Пэксли отмахнулся от моего замечания.
– Вы знаете, сколько немцы собираются инвестировать в модернизацию инфраструктуры Востока, когда произойдет объединение Германии? – Не дожидаясь ответа, он продолжил:
– Сто миллиардов немецких марок… И это только для того, чтобы запустить машину. А что касается Румынии, то здесь инфраструктура в таком жалком состоянии, что и разрушать-то особо нечего. Просто отказаться от промышленного безумия, которым так гордился Чаушеску, использовать дешевую рабочую силу… Бог ты мой, да они почти крепостные…, и строить любую, какую пожелаете, производственную инфраструктуру. Южнокорейская модель, Мексика…, открытие возможностей для западной корпорации, которая не хочет упустить свой шанс.
Я сделал вид, что снова задремал, и в конце концов профессор побрел по проходу в поисках кого-нибудь еще, кому бы он мог растолковать экономическую сторону жизни.
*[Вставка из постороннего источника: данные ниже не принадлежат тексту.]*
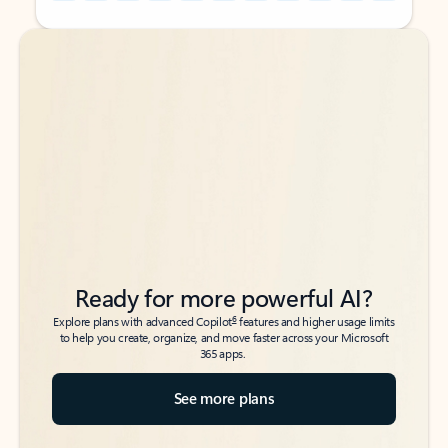
Back to tabs
Back to tabs
Ready for more powerful AI?
6
Explore plans with advanced Copilot
features and higher usage limits
to help you create, organize, and move faster across your Microsoft
365 apps.
See more plans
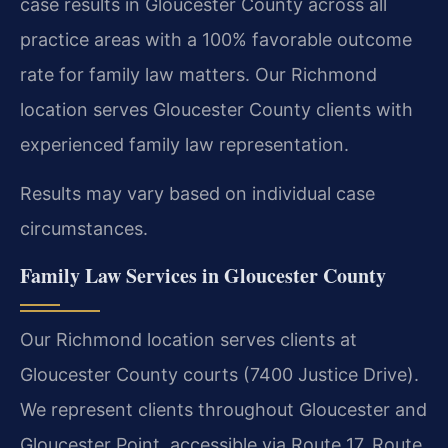
case results in Gloucester County across all
practice areas with a 100% favorable outcome
rate for family law matters. Our Richmond
location serves Gloucester County clients with
experienced family law representation.
Results may vary based on individual case
circumstances.
Family Law Services in Gloucester County
Our Richmond location serves clients at
Gloucester County courts (7400 Justice Drive).
We represent clients throughout Gloucester and
Gloucester Point, accessible via Route 17, Route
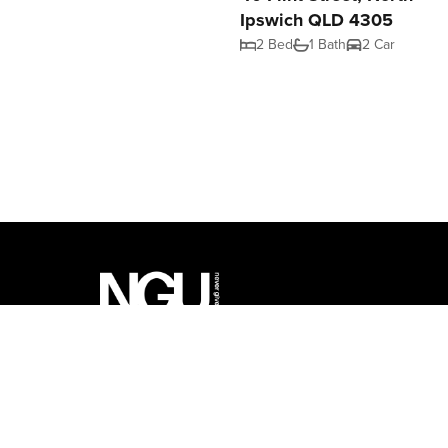
Ipswich QLD 4305
2 Bed
1 Bath
2 Car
В темноте мелькали деревни, по мере того как мы забирались все дальше в горы Трансильвании.
В Себеш мы приехали еще до рассвета, и там нас встретил какой-то мелкий чиновник, чтобы доставить в приют.
Нет, «приют» – слишком мягкое слово. Это был пакгауз, отапливавшийся не лучше уже виденных нами мясных складов, ничем не отделанный, если не считать грязных кафельных полов и обшарпанных стен, выкрашенных примерно до уровня глаз в тошнотворный зеленый цвет, а выше – в лепрозный серый. Главный зал тянулся не меньше чем на сотню метров Он был забит кроватками.
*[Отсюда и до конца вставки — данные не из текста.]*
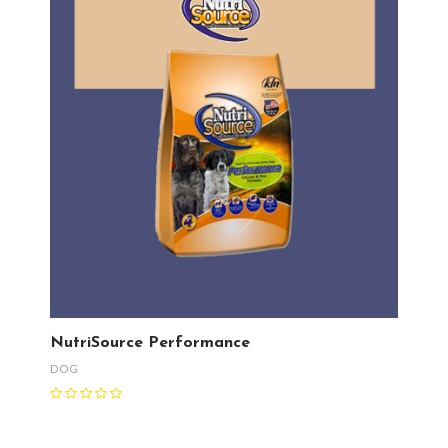
NutriSource Performance
DOG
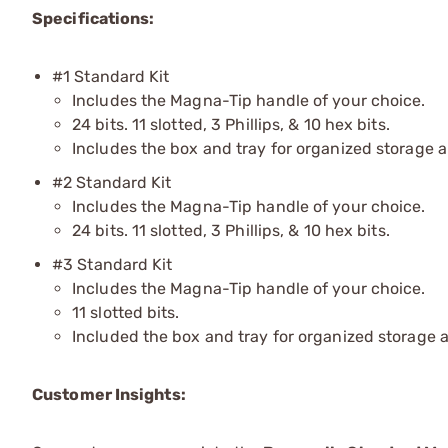
Specifications:
#1 Standard Kit
Includes the Magna-Tip handle of your choice.
24 bits. 11 slotted, 3 Phillips, & 10 hex bits.
Includes the box and tray for organized storage 
#2 Standard Kit
Includes the Magna-Tip handle of your choice.
24 bits. 11 slotted, 3 Phillips, & 10 hex bits.
#3 Standard Kit
Includes the Magna-Tip handle of your choice.
11 slotted bits.
Included the box and tray for organized storage 
Customer Insights:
И опять слишком деликатное слово. Не кроватками, а низкими металлическими клетками без верха. В клетках находились дети от грудничков до десятилеток. Они казались неспособными ходить. Все были голые или в засаленных лохмотьях. Многие кричали, некоторые тихо плакали, и в воздух поднимался пар от их дыхания. Женщины из персонала с суровыми лицами, в затейливых головных уборах, покуривая сигареты стояли по краям этого громадного скотного двора для человеческих существ, изредка прохаживаясь между клеток, чтобы грубо сунуть бутылочку какому-нибудь ребенку – иногда даже семи-восьмилетнему, – но чаще для того, чтобы шлепком призвать ребенка к тишине.